Why did Jesus fast for forty days?

An Orthodox Christian explanation

After the St John the Forerunner baptized Jesus, he immediately left for the wilderness, and embarked upon a forty day fast, during which time he was tempted three times by the devil:

"Then was Jesus led up of the Spirit into the wilderness to be tempted of the devil. {2} And when he had fasted forty days and forty nights, he was afterward an hungered..." (Mat 4:1-2)

The Holy Evangelist Matthew wrote his gospel primarily in order to evangelize and inform the Jews, and therefore, he often carefully points out to his Jewish audience various fulfilled prophesies and typology which indicates Jesus is the Messiah of the Jews.

Before St Matthew recounts the Lords's fasting in the wilderness, he points attempts to show how our Lord the Son of God typologically reproduces the history of God's other "son," Israel, by linking the Lord's travel to and from Israel with the exodus of the Jewish people by quoting Hosea 11:1:

"When he arose, he took the young child and his mother by night, and departed into Egypt: {15} And was there until the death of Herod: that it might be fulfilled which was spoken of the Lord by the prophet, saying, Out of Egypt have I called my son."
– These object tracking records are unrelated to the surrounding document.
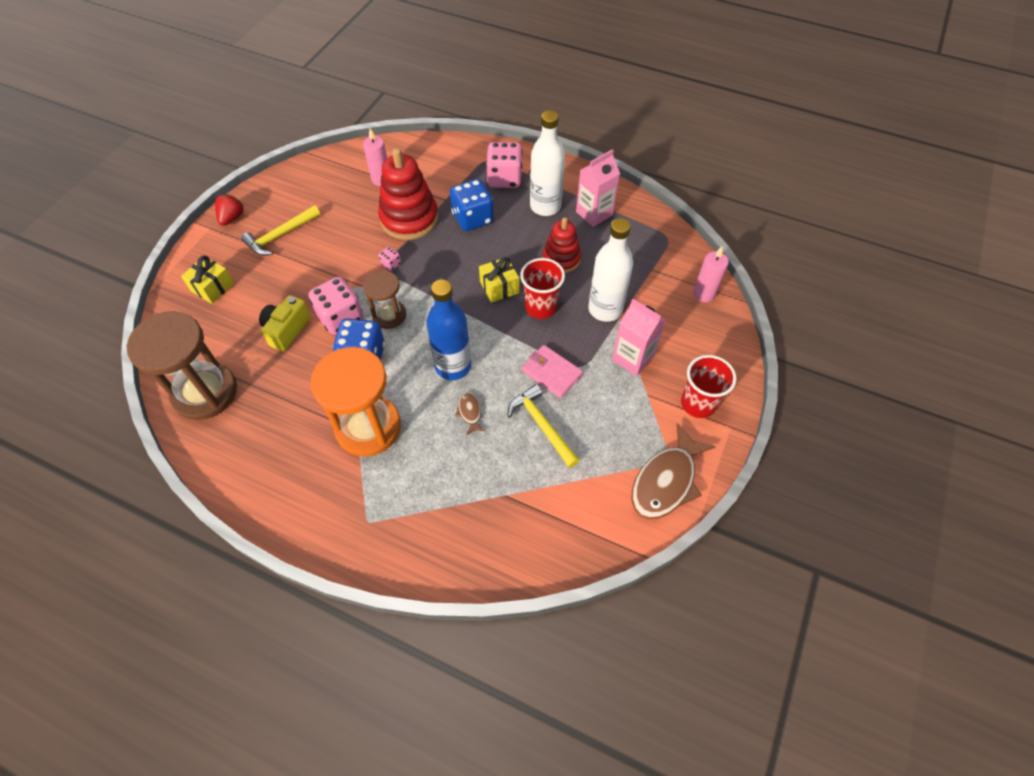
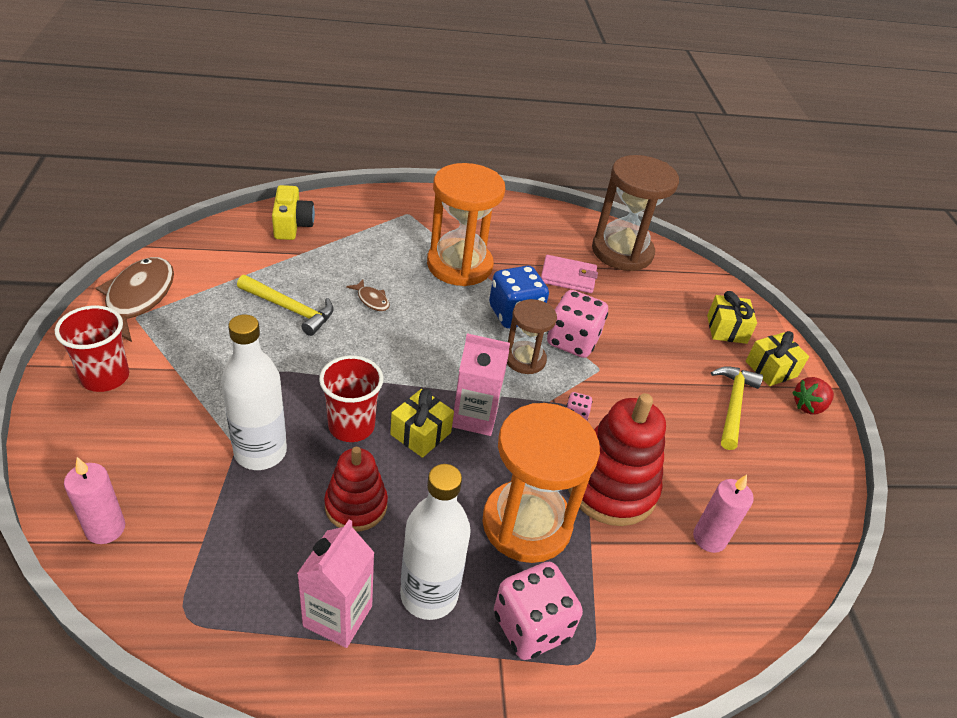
camera: 145 degrees right, 15 degrees down
red strawberry [215,194,244,226] -> red strawberry turned 75 degrees clockwise [792,377,834,414]
yellow camera [259,295,311,352] -> yellow camera moved to [272,185,315,240]
blue bottle [426,280,471,380] -> none
blue dice [450,179,494,231] -> orange hourglass [482,403,600,563]
pink wallet [522,345,583,398] -> pink wallet moved to [541,255,598,293]
pink carton [612,299,666,376] -> pink carton moved to [452,333,510,436]
none -> yellow gift [746,331,809,386]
The Messiah would fulfill all the commandments, which were not followed all too often in Israel&sq;s history. Their wandering for forty years in the wilderness was because of their disobedience and sins, but our Lord spent forty days in the wilderness in complete obedience to the commandments, and in particular, fasting without complaint, whilst the Jews in the wilderness incessantly complained about the food they ate.